I started working in the blockchain field in late 2015 after a few years of researching and analysing Israel’s high-tech, venture capital, and private equity industry. I have listened to countless presentations from experts offering advice to startups on how to succeed. I’ve also heard an untold number of startup pitches, spoken with founders from around the world, and read loads of white papers. I’ve learned a lot and continue to learn every day from these experiences.
There’s a HUGE mistake that gets made by too many startups. It’s a mistake that’s overlooked far more than it should be, and it just so happens to be one of the key reasons why startups fail.
It’s not unique to blockchain and crypto startups, but it seems to be more prevalent. I’m talking about the need to pinpoint a SPECIFIC business challenge first, then focus on the solution second.
It sounds so obvious and is quite astonishing when you think about it. Yet many entrepreneurs dive headfirst into creating a blockchain or crypto-based solution without knowing if it solves a specific problem or has any commercial viability.
This backward-thinking business logic is a result of two main factors. First, startups will be startups. These are, by definition, young companies with little experience. They are often focused on the exciting parts of the startup journey, on the glory, and the bigger picture, that the basics and finer details fall by the wayside.
A decade of blockchain and crypto hype has also contributed. Hoards of investors crippled with FOMO (Fear of Missing Out) throwing millions of dollars at anything with the word blockchain sent a strong message to startups to use blockchain technology at all costs and think about the details later. Investors have been one of the worst enablers of the “solution first, business challenge second” backward thinking logic.
Things are a little better today after the crypto winter of 2018. More entrepreneurs and investors are now looking at blockchain technology and its real-world applications with greater scrutiny. But the old mindset persists, especially among newbies, and it’s for this reason that I decided to come up with an approach. It doesn’t guarantee success, but it can serve as an anchor to keep founders from veering off and crashing into the rocks.
The MAP Approach
MAP stands for Measured, Agnostic, and Pragmatic. Its goal is to help startups think before diving headfirst into building a solution that nobody really wants or needs.

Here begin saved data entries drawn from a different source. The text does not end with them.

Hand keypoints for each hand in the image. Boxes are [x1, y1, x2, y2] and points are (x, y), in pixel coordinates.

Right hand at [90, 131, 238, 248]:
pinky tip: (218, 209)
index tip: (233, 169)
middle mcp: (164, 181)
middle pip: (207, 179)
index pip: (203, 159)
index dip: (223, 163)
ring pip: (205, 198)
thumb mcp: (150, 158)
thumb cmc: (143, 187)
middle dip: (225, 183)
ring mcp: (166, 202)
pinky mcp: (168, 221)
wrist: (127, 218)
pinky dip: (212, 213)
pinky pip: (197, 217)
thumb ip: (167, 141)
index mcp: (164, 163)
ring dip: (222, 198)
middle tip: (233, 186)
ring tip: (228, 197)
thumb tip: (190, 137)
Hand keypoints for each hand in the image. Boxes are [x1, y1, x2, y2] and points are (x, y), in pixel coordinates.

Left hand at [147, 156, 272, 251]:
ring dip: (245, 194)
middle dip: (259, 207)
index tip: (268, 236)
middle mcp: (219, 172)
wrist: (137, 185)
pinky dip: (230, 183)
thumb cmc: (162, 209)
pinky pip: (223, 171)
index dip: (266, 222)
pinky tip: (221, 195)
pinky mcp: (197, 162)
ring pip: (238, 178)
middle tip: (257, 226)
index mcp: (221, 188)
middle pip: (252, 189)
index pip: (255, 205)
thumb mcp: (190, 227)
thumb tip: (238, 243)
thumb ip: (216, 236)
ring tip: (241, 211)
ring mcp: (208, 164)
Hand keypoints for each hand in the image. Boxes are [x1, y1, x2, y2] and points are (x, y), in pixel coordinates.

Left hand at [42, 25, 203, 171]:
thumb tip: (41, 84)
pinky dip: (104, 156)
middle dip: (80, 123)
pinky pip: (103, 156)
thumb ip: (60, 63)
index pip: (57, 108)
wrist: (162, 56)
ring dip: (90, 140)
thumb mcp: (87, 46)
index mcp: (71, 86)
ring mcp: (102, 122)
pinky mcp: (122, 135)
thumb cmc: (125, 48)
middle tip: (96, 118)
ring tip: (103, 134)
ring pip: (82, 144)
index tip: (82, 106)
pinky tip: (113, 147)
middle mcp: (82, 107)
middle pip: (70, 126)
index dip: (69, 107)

Being measured is all about checking the overexcitement and focusing on the details. It’s about moving a little slower, making more considered decisions rather than rash ones, and being patient rather than hasty. Being measured starts with finding and understanding a business or consumer challenge. It requires lots of research that involves going out and speaking to people or companies who are affected by the problem you’ve identified. It’s about digging in to see what pain points exist, whether there’s a real demand for a solution, and if a large enough market exists. Key questions to ask include:
- What problem are you solving?
- Are solutions already available? What can you learn from them?
- What’s the size of the market?
- What funds do I need to start?
It can be tempting to use technologies that are hyped like Blockchain and AI, but deciding on technology from the outset can lead to disaster. Startups need to be technology agnostic when building a product or service, which means putting any love affair with a technology to the side so that it’s possible to look at the benefits and drawbacks of other technologies objectively. To ignore the existence of other, more mature technological solutions which have proven themselves ready for use, and are easier to work with is to put your venture on a fast track to failure. The type of technology should only be considered on its merits to solving the specific business or consumer challenge you have identified.
Bottom line. The technology you choose should not dictate how to solve a problem, rather, the problem should be driving you toward the technology you need. Key questions to ask include:
- What technologies have the potential to solve the problem you have identified?
- What are the pros & cons of using each technology? How do they compare? Which one adds the most value?
- Are there any mature technologies ready for use? Why don’t you use them?
Startups must take a practical approach when assessing the viability of development and real-world implementation of a solution. Put simply, it’s vital to make sure that the solution you have chosen can actually get built and implemented. (Implementation is obviously of greater concern for b2b startups)
Let’s take a blockchain-based solution as an example. It may well be a great choice to solve the problem you have identified, but that’s not enough, there are other issues to consider. Taking a pragmatic approach means looking at the technology’s limitations in terms of development and real-world implementation.
Blockchain technology has several limitations like scalability, limited programming ecosystems. How will these impact the viability of your solution?
There are also difficulties involved with integration into legacy systems and privacy issues as well. What’s more, deploying blockchain technology comes with a raft of other challenges from high set up costs and lagging regulations to difficulties in the recruitment of talented blockchain developers, which are expensive and hard to find.
The bottom line is that the technological solution you choose can’t only solve the problem you have identified. It must be able to be developed and implemented without too much friction. Key questions to ask include:
- What foreseeable development challenges could arise?
- How much will the solution cost to develop?
- Do you have the knowledge & skills to develop the solution? If not, how will you obtain them?
- What difficulties could arise during implementation? Can they be mitigated or overcome? How long will implementation take?